Co-Administrator, the Herculaneum Society, Oxford. Organised Society events and logistics, fund-raising, administered Society finances for membership of 200 throughout UK, Europe and US.
Classical Studies
ACADEMIC EMPLOYMENT
Researcher, AHRB Imaging Papyri Project, University of Oxford, 2003-present
Reader, Center For Hellenic Studies, 2001-3
Affiliated Scholar, Kenyon College, 1999-2000
Adjunct Professor, Department of Humanities, Ohio Wesleyan University, 1998
University Post-Doctoral Fellowship, The Ohio State University, 1996-7
Assistant to A. B. Lord, Milman Parry Collection of Oral Literature, Harvard University, 1989-90
EDUCATION
Ph.D., Classics, Yale University, 1997, (M. Phil., 1994)

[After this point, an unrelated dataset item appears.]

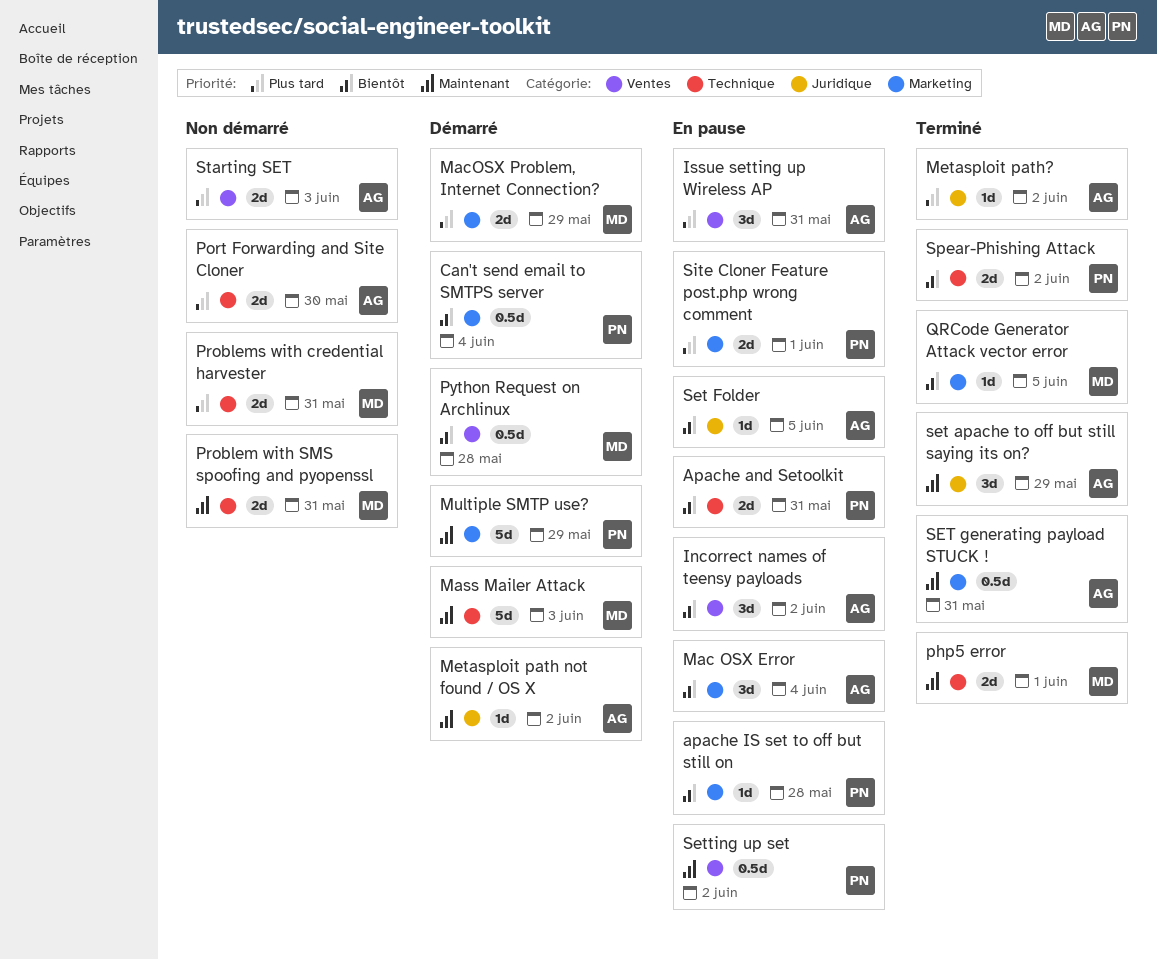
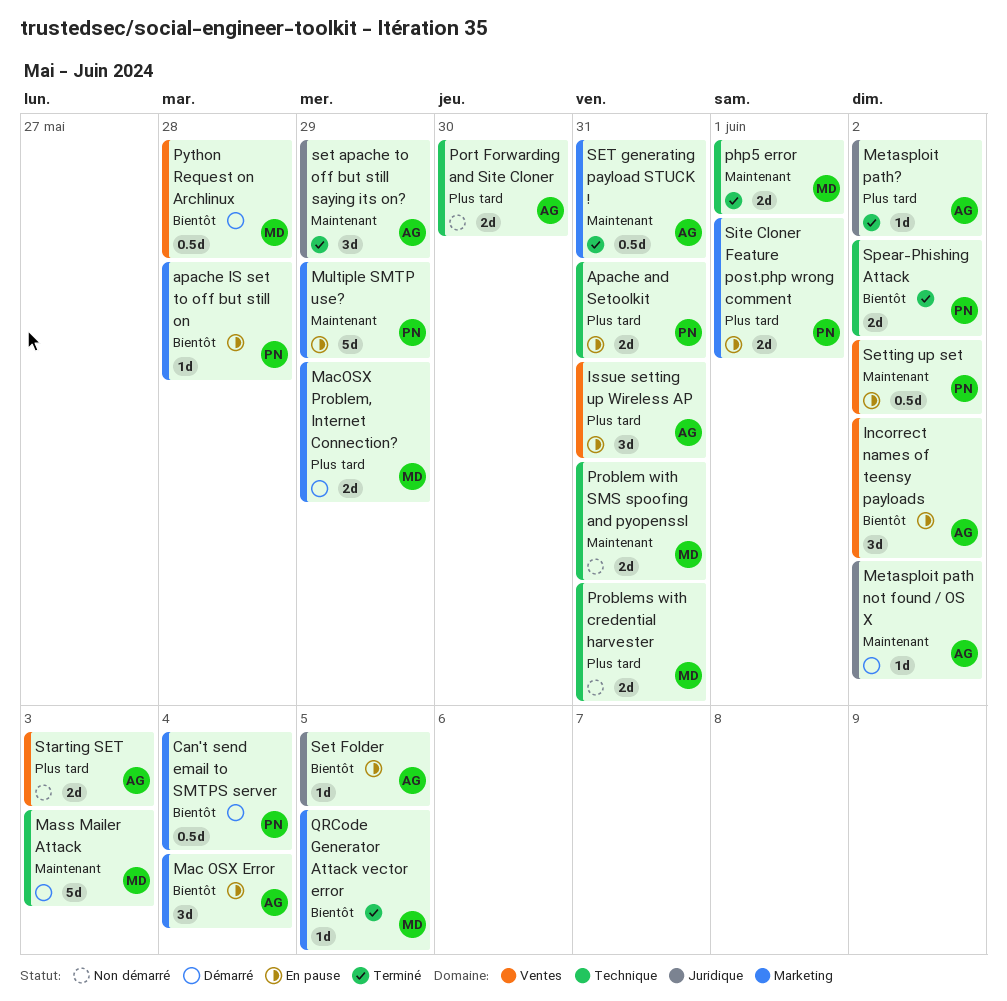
Apache and Setoolkit, priority: Bientôt -> Plus tard
Multiple SMTP use?, status: Démarré -> En pause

Graduate School, Yale University, Dept. of Classics, 1990-96
Special Student in Classics and Comparative Literature, Harvard University, 1987-90
Certificate, Mandarin Chinese, Taipei Language Institute, 1986
B.A., English Literature, Tufts University, 1984
DISSERTATION
"Sparagmos: Dismemberment as Myth and Metaphor in Ancient Greek Literature"
(Heinrich von Staden, Director)
AWARDS RECEIVED
Whiting Dissertation Fellowship in the Humanities, Yale University, 1995-6
Berkeley, Biddle, and Woolsey Travel Scholarship, Yale University, 1995
Yale University Fellowship, 1990-4
SELECTED PUBLICATIONS AND PAPERS
Book: Sparagmos: Dismemberment and Laceration as Myth and Metaphor in Greek
Literature. under consideration by publisher).
"Mimesis in Maenadic Cult" (APA Annual Meeting (Chicago), December, 1997)
"A Further Allusion in the Eumenides to the Panathenaia" Classical Quarterly 46.2 (1996)
TEACHING EXPERIENCE
Myth, Legend, and Folklore, Dept. of Humanities, Ohio Wesleyan University, Spring ‘98
10 courses, Greek and Latin language, literature, and cultural history at Yale, 1992-6.
LANGUAGES
Reading German, French, Italian, Spanish, Greek and Latin, Mandarin Chinese (spoken)
Information Technology Experience
Senior Database Programmer, RS Information Systems, Washington D.C., 12/03 – 6/04. Developed, and tested a digital library of archived meteorological images for U.S. Department of Agriculture (USDA).
Software Engineer, Spirent Communications, Washington D.C., 12/00 – 6/04. Server-side, GUI component development, configuration management for a large-scale, object-oriented, distributed client-server Network Management System.
IT Skills: Java, C++, UML, SQL, PSQL (Oracle, Sybase, PostGreSQL, MS SQL Server), XML, XSD, XSLT, PERL, HTML, UML, Kornshell and Bash scripting, sed, awk; Java Sun Cert. Progr. 5/9/00.